The Indonesian Tax Directorate General is mulling a plan to implement taxes for online transaction. According to Kontan, a 10% value added tax will be applied to all online transactions on top of the transaction value. This plan had been tabled by the Directorate in its meeting with the Indonesian Internet Service Provider Association (APJII). This is another step by the government to drive state revenue collection after targeting the small business and the real estate sectors.
The implementation will not be done in the near future, at least not within this year. The mechanism is currently still under discussion. The Tax Directorate will set up a meeting with all e-commerce companies and individual traders to get them to agree in applying the 10% VAT tax to every transaction.
As a comparison, in the United States where the online market has already reached maturity, a number of states has begun to collect taxes as of 1 July. Online transaction taxes apply not just to physical products but also those of digital nature such as music, applications, movies, and games.
Online shopping transactions in the US as of 2010 have reached 16% of all transactions and the numbers keep growing. In the mean time, there is no comparable and reliable data available for Indonesia according to Andrias Ekoyuono, VP business development of Ideosource. Ideosource currently is home to a number of e-commerce companies such as Everindo, Saqina, and PasarMinggu.co.

□ □ □

Extend the article on Indonesia's planned value added tax for online transactions, picking up after its final paragraph.

□ □ □

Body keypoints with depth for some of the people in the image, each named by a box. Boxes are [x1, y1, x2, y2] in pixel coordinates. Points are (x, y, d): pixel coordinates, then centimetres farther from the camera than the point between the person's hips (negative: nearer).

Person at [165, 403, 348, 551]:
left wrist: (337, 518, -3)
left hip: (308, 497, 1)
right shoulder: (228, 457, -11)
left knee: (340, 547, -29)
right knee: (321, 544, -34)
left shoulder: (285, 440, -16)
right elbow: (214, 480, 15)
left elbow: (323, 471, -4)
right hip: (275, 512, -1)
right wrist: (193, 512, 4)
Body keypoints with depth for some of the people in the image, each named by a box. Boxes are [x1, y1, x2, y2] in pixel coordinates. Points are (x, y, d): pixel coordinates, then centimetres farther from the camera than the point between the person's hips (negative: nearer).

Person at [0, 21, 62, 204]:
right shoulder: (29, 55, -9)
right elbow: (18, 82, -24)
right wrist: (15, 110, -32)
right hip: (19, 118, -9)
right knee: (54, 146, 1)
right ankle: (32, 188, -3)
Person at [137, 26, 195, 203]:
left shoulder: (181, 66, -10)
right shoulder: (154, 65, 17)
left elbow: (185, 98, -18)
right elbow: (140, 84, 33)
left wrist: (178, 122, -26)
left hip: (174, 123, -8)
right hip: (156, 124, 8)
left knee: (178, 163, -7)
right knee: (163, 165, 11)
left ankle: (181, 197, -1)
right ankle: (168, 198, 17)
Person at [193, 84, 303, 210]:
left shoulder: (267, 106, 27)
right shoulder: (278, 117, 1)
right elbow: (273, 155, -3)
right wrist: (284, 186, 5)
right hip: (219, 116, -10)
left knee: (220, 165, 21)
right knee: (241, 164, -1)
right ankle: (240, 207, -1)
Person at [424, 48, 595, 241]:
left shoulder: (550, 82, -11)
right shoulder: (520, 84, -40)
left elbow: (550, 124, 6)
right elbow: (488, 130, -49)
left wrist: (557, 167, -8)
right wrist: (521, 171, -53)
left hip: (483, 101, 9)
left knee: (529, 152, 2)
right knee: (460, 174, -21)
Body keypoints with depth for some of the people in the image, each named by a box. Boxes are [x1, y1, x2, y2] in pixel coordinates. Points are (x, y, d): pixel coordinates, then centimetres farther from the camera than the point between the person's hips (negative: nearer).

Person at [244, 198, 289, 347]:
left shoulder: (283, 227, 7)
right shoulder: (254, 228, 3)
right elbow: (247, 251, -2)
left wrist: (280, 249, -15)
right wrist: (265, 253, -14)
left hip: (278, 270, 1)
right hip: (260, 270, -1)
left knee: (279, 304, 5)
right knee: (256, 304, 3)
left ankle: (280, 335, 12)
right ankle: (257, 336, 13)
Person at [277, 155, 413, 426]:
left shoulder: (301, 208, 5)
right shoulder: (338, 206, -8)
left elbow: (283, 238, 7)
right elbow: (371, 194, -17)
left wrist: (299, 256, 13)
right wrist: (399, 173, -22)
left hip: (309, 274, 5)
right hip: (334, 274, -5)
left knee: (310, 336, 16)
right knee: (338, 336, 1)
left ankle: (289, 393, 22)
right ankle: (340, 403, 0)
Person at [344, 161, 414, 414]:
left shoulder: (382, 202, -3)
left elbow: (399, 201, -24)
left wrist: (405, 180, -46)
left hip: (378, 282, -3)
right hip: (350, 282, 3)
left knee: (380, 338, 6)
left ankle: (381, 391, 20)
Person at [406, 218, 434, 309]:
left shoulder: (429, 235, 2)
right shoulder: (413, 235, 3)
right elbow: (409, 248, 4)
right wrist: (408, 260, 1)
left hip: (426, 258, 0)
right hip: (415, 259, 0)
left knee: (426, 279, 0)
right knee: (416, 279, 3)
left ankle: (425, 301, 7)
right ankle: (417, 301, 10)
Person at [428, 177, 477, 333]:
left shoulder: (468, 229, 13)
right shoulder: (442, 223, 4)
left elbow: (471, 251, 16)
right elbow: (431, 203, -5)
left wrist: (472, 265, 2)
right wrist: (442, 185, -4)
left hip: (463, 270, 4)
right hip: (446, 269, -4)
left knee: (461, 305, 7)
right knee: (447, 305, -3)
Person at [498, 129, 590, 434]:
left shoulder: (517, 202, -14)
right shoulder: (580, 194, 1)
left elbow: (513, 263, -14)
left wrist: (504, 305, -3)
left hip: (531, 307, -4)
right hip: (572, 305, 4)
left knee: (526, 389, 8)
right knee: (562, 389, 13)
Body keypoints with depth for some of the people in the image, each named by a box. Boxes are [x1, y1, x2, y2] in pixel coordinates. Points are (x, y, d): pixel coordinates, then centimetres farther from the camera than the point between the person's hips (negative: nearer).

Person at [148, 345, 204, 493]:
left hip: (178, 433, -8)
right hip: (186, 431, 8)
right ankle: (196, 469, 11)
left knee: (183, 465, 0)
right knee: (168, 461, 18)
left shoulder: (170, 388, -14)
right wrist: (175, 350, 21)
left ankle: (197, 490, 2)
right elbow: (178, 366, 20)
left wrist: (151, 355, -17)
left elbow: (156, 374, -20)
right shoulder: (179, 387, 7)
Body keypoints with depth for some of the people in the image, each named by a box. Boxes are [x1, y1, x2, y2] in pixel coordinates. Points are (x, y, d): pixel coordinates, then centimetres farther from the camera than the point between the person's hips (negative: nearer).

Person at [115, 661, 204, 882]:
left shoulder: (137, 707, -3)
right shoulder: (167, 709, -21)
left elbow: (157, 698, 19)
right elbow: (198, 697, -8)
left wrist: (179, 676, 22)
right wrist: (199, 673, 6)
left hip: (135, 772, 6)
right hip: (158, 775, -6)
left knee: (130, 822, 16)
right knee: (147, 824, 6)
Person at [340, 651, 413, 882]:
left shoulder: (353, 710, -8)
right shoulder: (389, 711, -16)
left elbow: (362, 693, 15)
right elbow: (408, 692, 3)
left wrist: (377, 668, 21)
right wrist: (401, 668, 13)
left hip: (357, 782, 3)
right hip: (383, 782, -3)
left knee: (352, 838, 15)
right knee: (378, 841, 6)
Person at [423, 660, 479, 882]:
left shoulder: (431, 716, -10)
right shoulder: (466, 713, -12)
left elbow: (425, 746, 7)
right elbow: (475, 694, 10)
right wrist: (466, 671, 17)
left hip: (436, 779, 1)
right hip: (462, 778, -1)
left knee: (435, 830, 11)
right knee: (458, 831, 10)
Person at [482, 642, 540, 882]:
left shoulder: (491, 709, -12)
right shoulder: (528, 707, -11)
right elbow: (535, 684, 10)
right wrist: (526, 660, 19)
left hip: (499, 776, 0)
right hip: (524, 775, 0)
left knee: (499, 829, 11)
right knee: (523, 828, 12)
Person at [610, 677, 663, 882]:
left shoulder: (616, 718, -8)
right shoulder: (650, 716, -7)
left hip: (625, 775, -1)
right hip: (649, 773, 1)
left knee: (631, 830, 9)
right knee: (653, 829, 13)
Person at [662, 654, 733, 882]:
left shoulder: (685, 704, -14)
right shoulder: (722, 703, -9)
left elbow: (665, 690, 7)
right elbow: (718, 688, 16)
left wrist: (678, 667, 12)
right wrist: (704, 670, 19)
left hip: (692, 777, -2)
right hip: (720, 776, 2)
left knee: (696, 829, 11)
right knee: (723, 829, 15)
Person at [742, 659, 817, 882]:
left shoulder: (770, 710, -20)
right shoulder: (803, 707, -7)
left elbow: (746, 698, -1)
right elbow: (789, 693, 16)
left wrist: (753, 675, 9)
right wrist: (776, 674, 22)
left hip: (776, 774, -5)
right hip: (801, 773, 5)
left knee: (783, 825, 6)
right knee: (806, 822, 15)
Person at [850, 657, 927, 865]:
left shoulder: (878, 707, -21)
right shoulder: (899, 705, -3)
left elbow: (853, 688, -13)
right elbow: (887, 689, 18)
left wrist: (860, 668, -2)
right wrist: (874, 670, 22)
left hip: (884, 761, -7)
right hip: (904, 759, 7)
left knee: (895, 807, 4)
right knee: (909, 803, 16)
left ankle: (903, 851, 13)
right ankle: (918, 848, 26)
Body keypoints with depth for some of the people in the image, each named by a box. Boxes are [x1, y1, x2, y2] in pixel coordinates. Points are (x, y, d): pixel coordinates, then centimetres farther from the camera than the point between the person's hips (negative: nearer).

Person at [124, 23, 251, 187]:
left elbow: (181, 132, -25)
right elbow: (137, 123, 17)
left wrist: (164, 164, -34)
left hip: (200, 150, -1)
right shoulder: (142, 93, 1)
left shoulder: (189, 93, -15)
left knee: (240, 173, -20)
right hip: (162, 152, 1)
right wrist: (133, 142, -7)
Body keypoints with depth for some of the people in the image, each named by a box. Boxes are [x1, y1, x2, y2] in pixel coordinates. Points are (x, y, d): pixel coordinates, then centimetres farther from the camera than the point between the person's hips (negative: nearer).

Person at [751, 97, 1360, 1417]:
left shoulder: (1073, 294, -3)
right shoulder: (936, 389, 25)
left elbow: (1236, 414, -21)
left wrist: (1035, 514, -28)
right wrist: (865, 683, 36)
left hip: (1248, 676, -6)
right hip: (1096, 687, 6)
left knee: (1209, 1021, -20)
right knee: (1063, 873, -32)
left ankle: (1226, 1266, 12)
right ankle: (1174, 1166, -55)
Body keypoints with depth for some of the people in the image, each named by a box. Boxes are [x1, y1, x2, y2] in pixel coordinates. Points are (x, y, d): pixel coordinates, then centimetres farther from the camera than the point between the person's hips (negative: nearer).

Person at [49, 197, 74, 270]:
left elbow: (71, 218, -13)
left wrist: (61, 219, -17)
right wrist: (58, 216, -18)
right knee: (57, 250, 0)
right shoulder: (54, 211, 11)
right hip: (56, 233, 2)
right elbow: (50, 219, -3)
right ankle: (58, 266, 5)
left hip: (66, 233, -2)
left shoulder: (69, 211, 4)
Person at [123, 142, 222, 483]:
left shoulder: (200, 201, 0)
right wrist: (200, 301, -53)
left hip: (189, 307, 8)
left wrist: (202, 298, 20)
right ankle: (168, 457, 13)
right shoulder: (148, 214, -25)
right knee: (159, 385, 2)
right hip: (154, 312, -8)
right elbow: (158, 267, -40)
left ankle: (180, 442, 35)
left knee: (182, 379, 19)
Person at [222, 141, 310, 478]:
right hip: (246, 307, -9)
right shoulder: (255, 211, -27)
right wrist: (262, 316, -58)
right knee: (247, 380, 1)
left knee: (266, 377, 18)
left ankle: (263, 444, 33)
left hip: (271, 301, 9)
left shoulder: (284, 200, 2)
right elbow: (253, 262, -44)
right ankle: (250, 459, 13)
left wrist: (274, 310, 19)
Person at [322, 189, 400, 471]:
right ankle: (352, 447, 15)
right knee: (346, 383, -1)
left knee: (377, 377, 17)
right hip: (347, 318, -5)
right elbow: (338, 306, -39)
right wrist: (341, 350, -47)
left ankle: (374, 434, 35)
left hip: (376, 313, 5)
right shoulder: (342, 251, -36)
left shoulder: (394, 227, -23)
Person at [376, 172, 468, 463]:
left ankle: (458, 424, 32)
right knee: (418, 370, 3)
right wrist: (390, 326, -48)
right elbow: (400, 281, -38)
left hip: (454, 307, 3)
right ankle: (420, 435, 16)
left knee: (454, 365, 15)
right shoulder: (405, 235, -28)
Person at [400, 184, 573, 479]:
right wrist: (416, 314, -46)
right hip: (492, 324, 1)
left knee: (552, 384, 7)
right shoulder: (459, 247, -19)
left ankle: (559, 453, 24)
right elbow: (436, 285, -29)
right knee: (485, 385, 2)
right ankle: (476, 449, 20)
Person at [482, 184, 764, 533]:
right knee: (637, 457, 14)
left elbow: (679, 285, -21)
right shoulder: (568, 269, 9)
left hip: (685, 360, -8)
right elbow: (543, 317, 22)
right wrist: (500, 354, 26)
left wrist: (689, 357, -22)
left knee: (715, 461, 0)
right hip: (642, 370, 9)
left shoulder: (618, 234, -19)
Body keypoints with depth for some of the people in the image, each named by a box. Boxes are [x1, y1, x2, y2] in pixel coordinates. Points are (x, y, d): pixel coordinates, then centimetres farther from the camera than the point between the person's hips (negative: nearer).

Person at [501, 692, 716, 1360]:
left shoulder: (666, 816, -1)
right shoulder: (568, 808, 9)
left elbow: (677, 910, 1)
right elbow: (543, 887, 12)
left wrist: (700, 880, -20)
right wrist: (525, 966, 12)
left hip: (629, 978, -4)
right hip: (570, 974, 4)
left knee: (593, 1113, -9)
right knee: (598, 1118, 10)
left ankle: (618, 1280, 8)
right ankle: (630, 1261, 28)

□ □ □

Task response:
Indonesia is comparatively still very new to online transactions. The percentage is said to be very small relative to all retail transactions. Implementing tax to online transaction when the people are still in the transformative stage tends to be counter productive. In the United States, the Federal government moved to enact the Internet Tax Freedom Act (ITFA) in 1998 to increase the growth of e-commerce businesses and only began to collect taxes 15 years later.
According to Ekoyuono, “It’s entirely normal for e-commerce to be considered as a source of tax revenue by the state. But don’t let it end up stunting the growth of e-commerce in Indonesia. The implementation of 1% revenue tax on SMEs who make up to Rp 4.8 billion a year can be a burden for small e-commerce ventures that’s popular with consumers”.
Applying taxes to online transactions require two very important support structures. First is a banking architecture that has managed to track every type of transaction including online, whether they use debit, credit, or bank transfers as methods of payments.
In Indonesia, such an architecture is called the National Payment Gateway which is being prepared by Bank Indonesia to be launched this year. One of the efforts towards this is to connect interbank transaction service providers such as those using the networks provided by ATM Bersama, Prima, and Artajasa.
Unfortunately there is no confirmation whether this national payment gateway will be launched this year or rescheduled, considering that there are less than six months to go in the year and as yet, there hasn’t been any further socialization about this program.
The second thing is making it compulsory for every company wishing to conduct e-commerce to have a legal entity through regulation to enable tax reporting. The legal entity can be a PT or a more flexible form such as an LLC in the US. An LLC, along with its advantages and issues, may be a model legal entity that works for small to medium businesses both online and offline.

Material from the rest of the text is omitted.